▸ TASK DETAILS
Search the records for "Island". Copy every line where it appears.

Source data:
*** Begin section ***
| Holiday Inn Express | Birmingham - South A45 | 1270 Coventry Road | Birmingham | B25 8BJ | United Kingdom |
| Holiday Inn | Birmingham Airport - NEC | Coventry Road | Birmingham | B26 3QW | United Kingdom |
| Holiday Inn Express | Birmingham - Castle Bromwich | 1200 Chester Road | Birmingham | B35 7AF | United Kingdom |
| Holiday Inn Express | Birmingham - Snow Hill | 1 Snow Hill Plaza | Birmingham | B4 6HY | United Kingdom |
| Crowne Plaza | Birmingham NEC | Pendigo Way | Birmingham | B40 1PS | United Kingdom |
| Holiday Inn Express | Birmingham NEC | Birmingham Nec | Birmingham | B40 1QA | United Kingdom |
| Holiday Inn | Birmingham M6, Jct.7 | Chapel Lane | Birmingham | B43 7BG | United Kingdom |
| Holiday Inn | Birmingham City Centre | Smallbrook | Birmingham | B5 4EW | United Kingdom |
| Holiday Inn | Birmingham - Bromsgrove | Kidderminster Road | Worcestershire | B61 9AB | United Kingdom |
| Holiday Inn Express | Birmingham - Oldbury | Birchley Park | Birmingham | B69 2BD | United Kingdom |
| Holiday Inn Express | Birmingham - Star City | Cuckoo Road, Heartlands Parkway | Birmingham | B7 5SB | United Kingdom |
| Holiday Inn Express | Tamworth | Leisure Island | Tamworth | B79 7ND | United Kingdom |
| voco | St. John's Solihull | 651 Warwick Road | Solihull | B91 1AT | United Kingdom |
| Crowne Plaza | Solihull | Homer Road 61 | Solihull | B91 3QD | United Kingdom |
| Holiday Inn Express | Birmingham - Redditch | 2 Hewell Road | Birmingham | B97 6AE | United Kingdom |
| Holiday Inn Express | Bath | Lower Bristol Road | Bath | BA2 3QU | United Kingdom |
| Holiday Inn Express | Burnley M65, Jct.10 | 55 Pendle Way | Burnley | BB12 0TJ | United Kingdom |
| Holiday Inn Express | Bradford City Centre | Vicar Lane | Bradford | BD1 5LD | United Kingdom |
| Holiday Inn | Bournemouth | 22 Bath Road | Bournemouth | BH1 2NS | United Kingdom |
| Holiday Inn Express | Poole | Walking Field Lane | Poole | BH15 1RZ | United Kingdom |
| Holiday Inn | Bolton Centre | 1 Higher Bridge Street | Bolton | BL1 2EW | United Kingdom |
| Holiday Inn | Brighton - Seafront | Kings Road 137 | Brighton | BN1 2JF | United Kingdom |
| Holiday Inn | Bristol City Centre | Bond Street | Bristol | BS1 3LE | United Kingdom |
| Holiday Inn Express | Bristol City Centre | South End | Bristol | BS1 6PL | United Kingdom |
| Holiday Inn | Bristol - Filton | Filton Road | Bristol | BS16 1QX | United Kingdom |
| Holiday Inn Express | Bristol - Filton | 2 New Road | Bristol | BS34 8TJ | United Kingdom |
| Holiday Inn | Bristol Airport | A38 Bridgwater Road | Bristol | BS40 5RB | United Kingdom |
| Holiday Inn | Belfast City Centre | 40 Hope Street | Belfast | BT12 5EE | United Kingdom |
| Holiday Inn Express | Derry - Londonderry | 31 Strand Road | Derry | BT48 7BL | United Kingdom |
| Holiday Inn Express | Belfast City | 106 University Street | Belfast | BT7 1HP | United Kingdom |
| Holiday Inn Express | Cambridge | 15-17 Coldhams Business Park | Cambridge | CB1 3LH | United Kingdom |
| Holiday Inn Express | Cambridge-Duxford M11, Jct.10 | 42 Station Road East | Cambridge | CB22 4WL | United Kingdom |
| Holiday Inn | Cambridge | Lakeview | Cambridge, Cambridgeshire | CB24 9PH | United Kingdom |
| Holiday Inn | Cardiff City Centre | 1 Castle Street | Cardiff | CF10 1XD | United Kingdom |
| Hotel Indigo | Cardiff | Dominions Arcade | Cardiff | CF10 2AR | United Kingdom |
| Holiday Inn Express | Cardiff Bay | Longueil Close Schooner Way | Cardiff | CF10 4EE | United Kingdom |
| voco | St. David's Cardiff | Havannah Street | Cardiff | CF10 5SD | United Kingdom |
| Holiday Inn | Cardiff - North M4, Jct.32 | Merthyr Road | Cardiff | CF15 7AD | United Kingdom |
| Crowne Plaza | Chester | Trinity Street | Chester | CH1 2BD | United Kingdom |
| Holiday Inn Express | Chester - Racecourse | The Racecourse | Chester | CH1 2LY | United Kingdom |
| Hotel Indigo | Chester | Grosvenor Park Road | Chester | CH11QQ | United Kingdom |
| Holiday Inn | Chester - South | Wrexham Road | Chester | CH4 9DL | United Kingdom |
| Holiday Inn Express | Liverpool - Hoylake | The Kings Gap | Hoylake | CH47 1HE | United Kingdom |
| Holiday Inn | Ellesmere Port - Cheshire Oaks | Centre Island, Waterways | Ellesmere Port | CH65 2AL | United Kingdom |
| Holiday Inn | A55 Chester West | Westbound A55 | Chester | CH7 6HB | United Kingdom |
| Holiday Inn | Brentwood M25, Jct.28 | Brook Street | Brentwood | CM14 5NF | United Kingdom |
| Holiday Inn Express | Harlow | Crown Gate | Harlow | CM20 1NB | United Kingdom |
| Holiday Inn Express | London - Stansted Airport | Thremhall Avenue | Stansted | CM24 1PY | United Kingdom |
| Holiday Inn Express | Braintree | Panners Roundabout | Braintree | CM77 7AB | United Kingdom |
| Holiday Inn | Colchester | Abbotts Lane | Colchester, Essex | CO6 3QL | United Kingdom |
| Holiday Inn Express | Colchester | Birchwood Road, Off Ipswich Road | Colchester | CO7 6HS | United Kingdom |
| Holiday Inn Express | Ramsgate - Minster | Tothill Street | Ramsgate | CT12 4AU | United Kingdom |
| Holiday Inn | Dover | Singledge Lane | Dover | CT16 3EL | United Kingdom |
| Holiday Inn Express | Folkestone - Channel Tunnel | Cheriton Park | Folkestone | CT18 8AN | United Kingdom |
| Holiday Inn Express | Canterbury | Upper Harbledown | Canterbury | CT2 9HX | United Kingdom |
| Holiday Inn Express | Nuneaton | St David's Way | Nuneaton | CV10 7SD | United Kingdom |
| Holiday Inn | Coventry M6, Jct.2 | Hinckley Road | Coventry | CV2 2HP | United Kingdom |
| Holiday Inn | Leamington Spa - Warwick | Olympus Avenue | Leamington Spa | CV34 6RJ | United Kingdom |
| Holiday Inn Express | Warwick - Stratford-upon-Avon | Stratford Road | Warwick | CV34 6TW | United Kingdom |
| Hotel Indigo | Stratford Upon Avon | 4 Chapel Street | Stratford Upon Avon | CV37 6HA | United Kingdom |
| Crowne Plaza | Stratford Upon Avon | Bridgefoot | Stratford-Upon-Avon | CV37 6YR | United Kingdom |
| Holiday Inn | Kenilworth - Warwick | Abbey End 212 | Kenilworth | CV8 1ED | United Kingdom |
*** End section ***
▸ FINAL ANSWER
| Holiday Inn Express | Tamworth | Leisure Island | Tamworth | B79 7ND | United Kingdom |
| Holiday Inn | Ellesmere Port - Cheshire Oaks | Centre Island, Waterways | Ellesmere Port | CH65 2AL | United Kingdom |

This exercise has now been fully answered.